13 Kasım 2011 Pazar

Türklüğe ve Türkiyeliliğe Koyu Milliyetçi Bir Bakış

Türk kimdir, Türkiyeli mi Türk mü, hangisi tercih edilmeli? Son zamanlarda artık Türk kavramı kayboldu, Türkiyeli olma kavramı hayatımıza girdi. Bu sefer bir sosyalistin gözünden değil, koyu bir milliyetçinin gözünden nasıl görünebilir bu kavramlar, ona kafa yormaya karar verdim. Öncelikle Türk, Kürt, Ermeni, Laz, Çerkez vs. gibi kavramlar bizim etnik kökenimizdir. Annemizden ve babamızdan kalan kimliğimizdir. Bize kim olduğumuzu ve nereden geldiğimizi gösterir bu tanımlar. Böyle bir düşünceyle yola çıktığımızda koyu bir Türk milliyetçisi kendini Türk olarak tanımlar. Ama aynı şekilde Kürt bir insanı da sırf bu ülkede yaşadığı için Türk kabul ediyor. Şimdi koyu bir milliyetçilikle başlarsak eğer, eğer Türklük senin kimliğinse, annenden babandan kalan bir mirassa, seni tanımlıyorsa demekki bu tanım senin için çok değerlidir ve bir Kürt'le bu kavramı paylaşman, onun senin soyundan gelmediğini bildiğin halde onu kendin gibi görmen atalarına, köklerine büyük bir saygısızlıktır. Türk olmayan birisi nasıl Türk olabilir ki senin koyu milliyetçi tavrına göre. Bugünkü sözde milliyetçiler oysa bu ülkede yaşayan herkesi Türk olarak görüyor. Buna Türk Dil Kurumu da dahil. Oysa senin kanın sana özgüyse, en değerlisiyse niye bu tanımı başkalarıyla paylaşıyorsun ki?

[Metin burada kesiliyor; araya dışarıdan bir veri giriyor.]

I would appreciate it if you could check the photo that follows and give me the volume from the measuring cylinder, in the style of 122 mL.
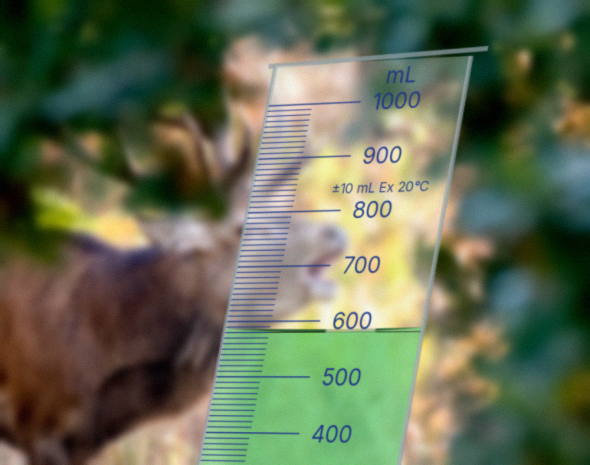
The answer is 580 mL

Aslında bu tanımlamalarla gerçek bir milliyetçinin nasıl düşünmesi gerektiğine bir atıfta bulunmuş olduk. Bazıları çıkıp senden ne de güzel milliyetçi olurmuş, yanlış yoldasın diye bir laf atmada bulunabilir. Neyse konuyu dağıtmamak adına, bu konuya bir de hümanistçe bakmakta yarar var. Her insan -eğer inançlı biriysek- Havva'dan ve Adem'den geliyor ve hepimiz onların evlatlarıyız. Gözümüz, kaşımız, ten rengimiz, aksanımız, dilimiz yaşadığımız bölgelere göre tabi ki farklılık gösterecektir ancak birimizin diğerinden üstün olmasına gerek gösterilecek şeyler değildir bunlar. Yani kısacası aynı yerden geliyoruz ve hepimiz eşitiz. Aynı şekilde -eğer inançsız biriysek- hepimiz maymundan geliyoruz ve başka bir yazımda daha bahsettiğim gibi maymunları türlerine göre ayırmaya kalkmak tam bir ahmaklıktır. Etnik kökenlerimiz kendimizindir, geldiğimiz yerdir ama hiçbir etnik köken diğerinden üstün değildir. Şimdi Türk etnik kökense ve Türkiye'de bir devlet adıysa; Türk olmayan insanlar da etnik köken üzerinde değil de bir devletin toprakları üzerinde yaşıyorsa o insanlar Türk değil, Türkiyelidir. Bütün meselenin kısa tanımlaması budur. Bir Kürt'ü veya Ermeni'yi zorla Türk yapamayız ki zaten geldiği köken de bellidir. Aynı şekilde Türklüğü bir üstün kimlik haline de getiremeyiz. Bunu yapmak demek insanın eşitliği inancımıza ters olur. O zaman herşey birbiriyle eşitse ortak payda yaşadığımız toprak parçasıdır. Hiçbir insanı zorla olmadığı birşeymiş gibi gösteremeyiz. Kendisine yabancı, geçmişine uzak halde yaşamaya zorlayamayız.

Aslında bu başlıkla ve yazıyla milliyetçilerin takındığı "bu ülkedeki herkes Türk'tür" anlayışına koyu bir milliyetçilikle yanıt verip, kendimce çürütmüş olup; aynı zamanda hümanistçe neyin ne olduğunu ve nasıl olması gerektiğini konuşmuş olduk. Yine tabi kendimce.